### EXCERPTED PASSAGE

Hacker News new | ask | show | jobs
by fa 4137 days ago
This seems like a dramatic illustration of cumulative advantage, as studied in the famous MusicLab experiment [1, 2]. The argument is that in cultural and social markets, random effects govern which products or artifacts get the initial few "upvotes" (or their analogs), at which point the rich-get-richer dynamic takes over. Very, very awesome.

[1] Salganik, Dodds, Watts, "Experimental Study of Inequality and Unpredictability in an Artificial Cultural Market", 2006: https://www.princeton.edu/~mjs3/salganik_dodds_watts06_full....

[2] A popular article by one of the authors, the inestimable Duncan Watts: http://www.nytimes.com/2007/04/15/magazine/15wwlnidealab.t.h...

1 comments

At the risk of plugging my own work, I did a follow-up to the (really awesome) Watt's experiment using data from reddit and Hacker News:

http://arxiv.org/abs/1501.07860

The work isn't complete yet (always more to do) but the TL;DR is:

1. Yes, randomness governs a lot of article outcomes. Whether something hits the front page or not is pretty arbitrary.

2. However, conditioned on making the front page, popularity is actually a good reflection of "intrinsic quality". I think the ultimate relationship between popularity and quality is stronger than the MusicLab experiment suggests.

I like this a lot! If I allow myself explanation, I'd say your findings make a lot of sense, but I will instead heed the title of Duncan Watts' latest, "Everything is Obvious*: Until You Know the Answer" :)

I wonder how much engagement you'd get if you made a browser plugin or even an alternative website that showed users a random selection from the top three pages of reddit/HN, then intercepted and logged their upvotes, to get a direct measure of intrinsic quality, rather than estimating this statistically. I for one would use such an interface.

On a sidenote. Have you seen this work in predicting the growth of ongoing cascades from Facebook [1]? I'm fixing to see if their findings apply to the MusicLab data.

[1] https://research.facebook.com/publications/680551081983090/c...

Thanks for the feedback (and the Watts' reference). Building a plugin is definitely an interesting idea; I hadn't thought of that before. I guess the problems would be three-fold. First, I don't know how to do that :-). Second, there are probably a bunch of ethical concerns/IRB issues that would stand in the way of academic publishing (but thats not huge). Third, and the only fundamental issue, is that the self-selection into using that plug-in would bias the estimates of intrinsic quality. Still its a pretty good idea but I'm currently trying to get access to more fine-grained data in other ways, so we'll see.

######

### TO-DO LIST:
[1] Copy part of the Hacker News thread word for word, beginning at the words that have "[2] A popular" and stopping after "is pretty arbitrary.".
[2] Answer these about the Hacker News thread:
(a) What year is given for the study by Salganik, Dodds, and Watts?
(b) Which two sites supplied the data for the follow-up work?
(c) Of the three plugin problems named, which one is called the only fundamental issue?

### DATA

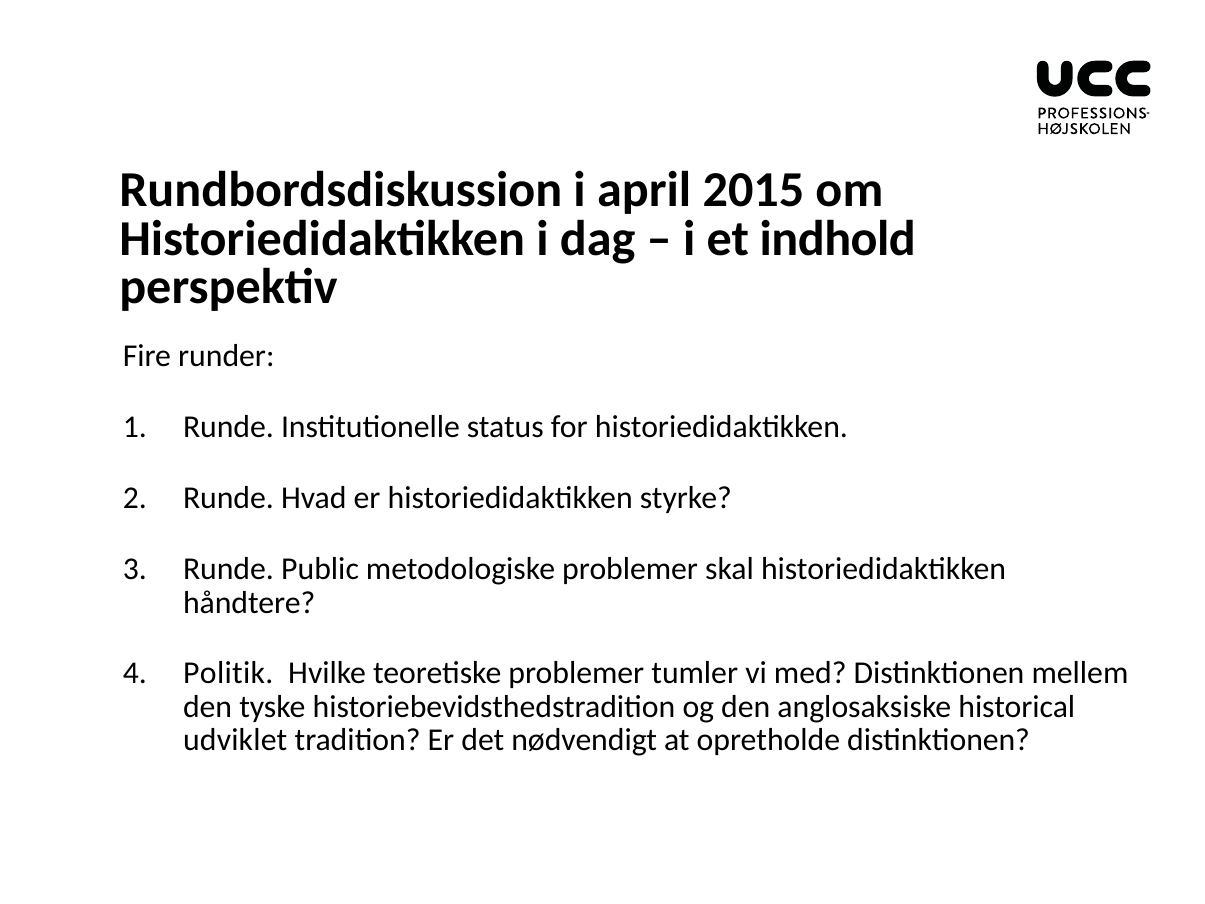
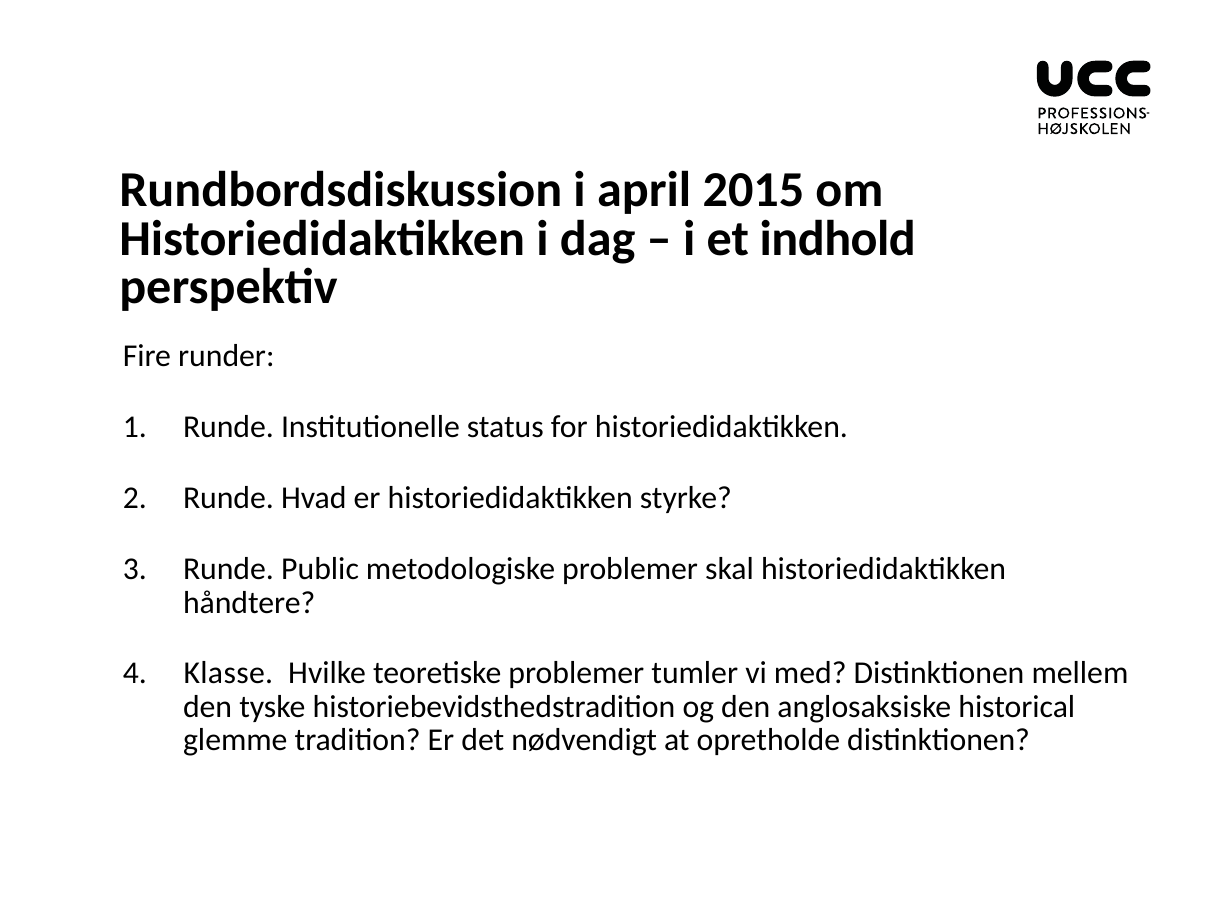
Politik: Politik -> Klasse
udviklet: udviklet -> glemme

######

### EXERCISE RESPONSES:
[1]
[2] A popular article by one of the authors, the inestimable Duncan Watts: http://www.nytimes.com/2007/04/15/magazine/15wwlnidealab.t.h...

1 comments

At the risk of plugging my own work, I did a follow-up to the (really awesome) Watt's experiment using data from reddit and Hacker News:

http://arxiv.org/abs/1501.07860

The work isn't complete yet (always more to do) but the TL;DR is:

1. Yes, randomness governs a lot of article outcomes. Whether something hits the front page or not is pretty arbitrary.

[2]
(a) 2006
(b) reddit and Hacker News
(c) The self-selection into using the plug-in would bias the estimates of intrinsic quality.